Following publication of our new breach detection systems (BDS) test results, FireEye responded somewhat forcefully in a blog post by Manish Gupta.
Not everyone can end up in the top right quadrant of the NSS Labs Security Value Map™ (SVM), so it is not unusual for someone to be unhappy. It is, however, unusual for someone to behave the way FireEye did in this instance. Normally we would not respond to such attacks, but there are a number of untruths and misdirections in their blog post that we feel we must address.
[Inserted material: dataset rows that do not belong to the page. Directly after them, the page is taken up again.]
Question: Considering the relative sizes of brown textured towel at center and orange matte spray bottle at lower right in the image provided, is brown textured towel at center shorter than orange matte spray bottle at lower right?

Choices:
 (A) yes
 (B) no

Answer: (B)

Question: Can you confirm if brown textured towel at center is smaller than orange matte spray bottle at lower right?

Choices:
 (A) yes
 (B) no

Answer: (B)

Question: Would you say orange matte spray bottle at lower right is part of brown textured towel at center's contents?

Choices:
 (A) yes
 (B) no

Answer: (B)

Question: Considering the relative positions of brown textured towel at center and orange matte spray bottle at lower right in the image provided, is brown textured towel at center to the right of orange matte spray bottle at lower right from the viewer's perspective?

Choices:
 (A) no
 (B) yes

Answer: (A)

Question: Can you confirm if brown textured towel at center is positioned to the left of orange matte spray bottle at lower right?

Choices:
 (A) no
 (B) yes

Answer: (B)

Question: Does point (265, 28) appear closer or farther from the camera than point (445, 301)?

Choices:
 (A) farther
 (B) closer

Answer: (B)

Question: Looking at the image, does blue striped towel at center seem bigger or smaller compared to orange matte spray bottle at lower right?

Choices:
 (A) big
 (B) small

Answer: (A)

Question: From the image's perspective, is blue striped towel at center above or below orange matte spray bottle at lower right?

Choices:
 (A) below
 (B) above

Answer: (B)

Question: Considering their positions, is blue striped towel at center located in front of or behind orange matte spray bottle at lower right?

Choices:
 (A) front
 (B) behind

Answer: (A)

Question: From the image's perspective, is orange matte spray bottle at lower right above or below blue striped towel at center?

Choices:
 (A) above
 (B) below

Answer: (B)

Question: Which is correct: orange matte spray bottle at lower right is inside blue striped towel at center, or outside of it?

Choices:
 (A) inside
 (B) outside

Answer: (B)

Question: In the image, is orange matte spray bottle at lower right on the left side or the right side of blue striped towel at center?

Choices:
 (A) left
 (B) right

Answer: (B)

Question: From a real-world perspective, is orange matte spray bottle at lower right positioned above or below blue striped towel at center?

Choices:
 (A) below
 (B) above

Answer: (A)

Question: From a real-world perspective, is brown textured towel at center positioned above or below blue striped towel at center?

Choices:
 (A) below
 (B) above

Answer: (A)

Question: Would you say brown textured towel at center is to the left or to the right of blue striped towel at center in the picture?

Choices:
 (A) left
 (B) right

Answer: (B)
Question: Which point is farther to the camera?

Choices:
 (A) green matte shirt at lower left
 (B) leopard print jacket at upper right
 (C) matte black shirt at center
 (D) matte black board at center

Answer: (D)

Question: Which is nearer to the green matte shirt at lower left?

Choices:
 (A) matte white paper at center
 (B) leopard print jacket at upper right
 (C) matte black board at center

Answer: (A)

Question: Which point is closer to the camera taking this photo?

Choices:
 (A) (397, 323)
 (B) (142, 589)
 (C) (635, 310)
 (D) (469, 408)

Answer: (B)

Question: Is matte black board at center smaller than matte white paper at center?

For that reason I have pulled out the FireEye claims in the table below and have responded to each one in turn:
FireEye claim | NSS response |
“We declined to participate in this test” | Untrue. When this test started 7 months ago, FireEye was a willing participant. |
“The FireEye product they used was not even fully functional, leveraged an old version of our software and didn’t have access to our threat intelligence”; | Untrue, see above. It was a fully functional product installed and configured by FireEye engineers. |
“We did participate in the BDS test in 2013” | True. This is the same test! Started in 2013, finished in 2014. |
“We insisted that the only way to properly test was to run in a REAL environment” | We agree! NSS Labs uses a real, live environment, with real PCs going to real, live malicious URLs, opening malicious emails, etc. All exploits that are run and all malware that is dropped are live on the Internet at the time of the test. This is made clear in our published methodology. |
“NSS declined to change their testing methodology” | Partially true. FireEye asked for us to change the methodology AFTER they saw the test results. Clearly we cannot do that. All vendors (and our enterprise clients) are invited to participate in the development of new test methodologies before the test begins. Even FireEye (which they did). |
“FireEye detected 201 of 348 total samples. Of the 147 “missed” samples 11 were non-malicious, 19 were corrupted, 117 were duplicates” | Seems as though someone is cherry-picking the data, or just doesn’t understand how the tests or scoring work.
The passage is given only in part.